Markets across the world are tumbling, and for the first time I'm watching it happen. I'm very glad that I sold our CIS UK Growth funds a couple of months ago and took out the cash that we will need for the next two years as there is no indication of when things will recover and according to some commentators we could be in for a very bumpy time.

For now I'm going to sit tight and see what happens. (Well apart from buying £580 more of the Scottish Mortgage Trust we hold in my husband's ISA which has dropped over 7% since Friday. My husband has just received the final payment from his pension TFLS due when he retired so we have a little extra spare cash). I'll also be buying my Monkey Stocks on iii's next regular investments day towards the end of Sept. Who knows, they may be very cheap indeed by then :-)

Tuesday, 18 August 2015

Student Living

Last week we finally received the great news that my son had been awarded a place on the MA course he applied for at the beginning of July.

This was a tremendous achievement on his part as the Department is rated second in the country for the subject and they describe the competition for the course as "fierce", deliberately keeping the number of students down in order to preserve a high staff to student ratio. As part of the application process he had to produce a research proposal and a piece of critical writing as his degree is in an unrelated subject (Law). He worked very hard on all this and we're extremely proud of him.

▶ [DIRECTIVE A]:
According to the blog excerpt, what subject is the son's degree in?
▶ [DIRECTIVE B]:
Reproduce the blog excerpt from "Markets across the" to "very bumpy time.".

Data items
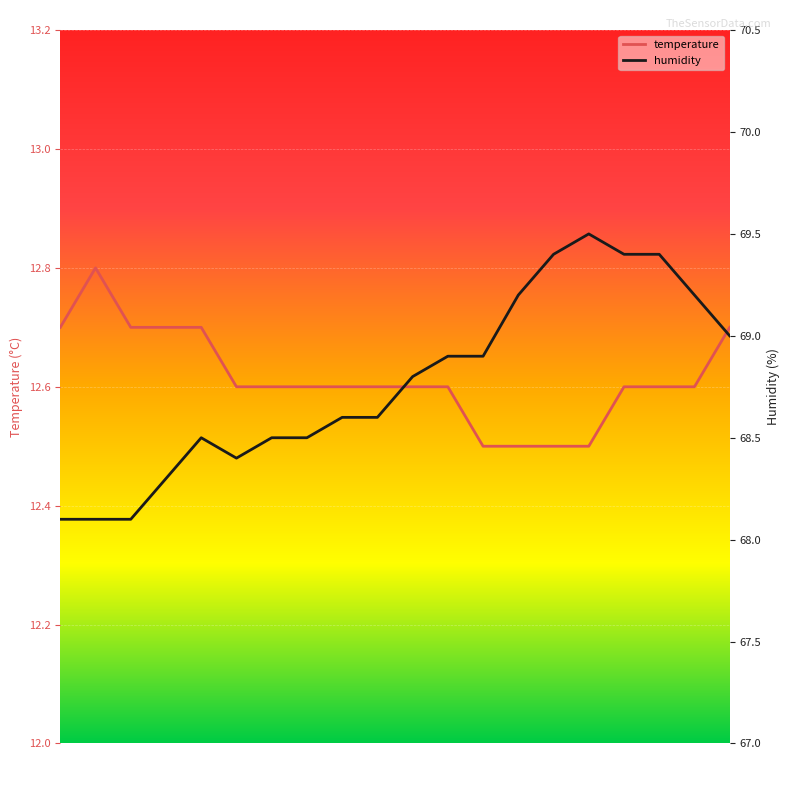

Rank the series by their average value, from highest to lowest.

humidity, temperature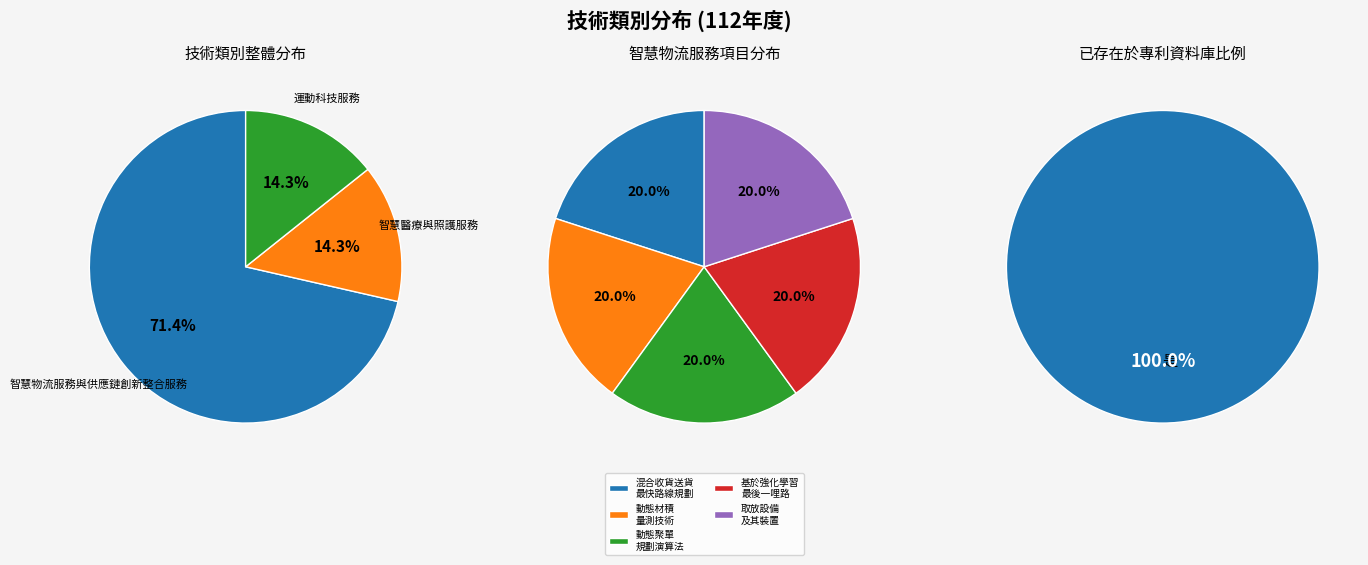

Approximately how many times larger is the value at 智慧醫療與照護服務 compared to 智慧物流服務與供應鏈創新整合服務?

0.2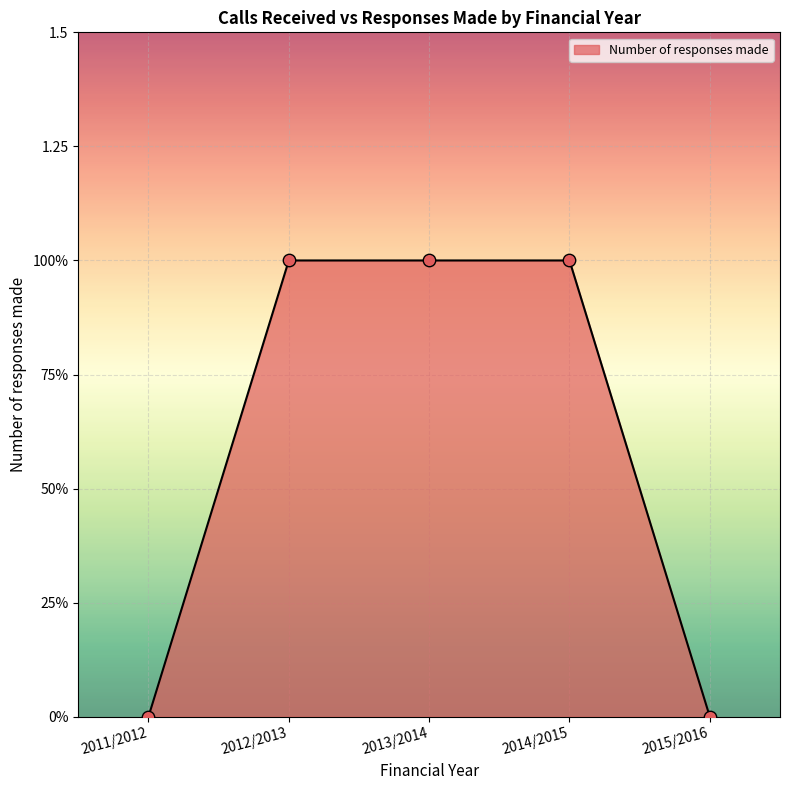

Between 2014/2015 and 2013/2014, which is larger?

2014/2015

▶ [SOLUTION A]:
Law

▶ [SOLUTION B]:
Markets across the world are tumbling, and for the first time I'm watching it happen. I'm very glad that I sold our CIS UK Growth funds a couple of months ago and took out the cash that we will need for the next two years as there is no indication of when things will recover and according to some commentators we could be in for a very bumpy time.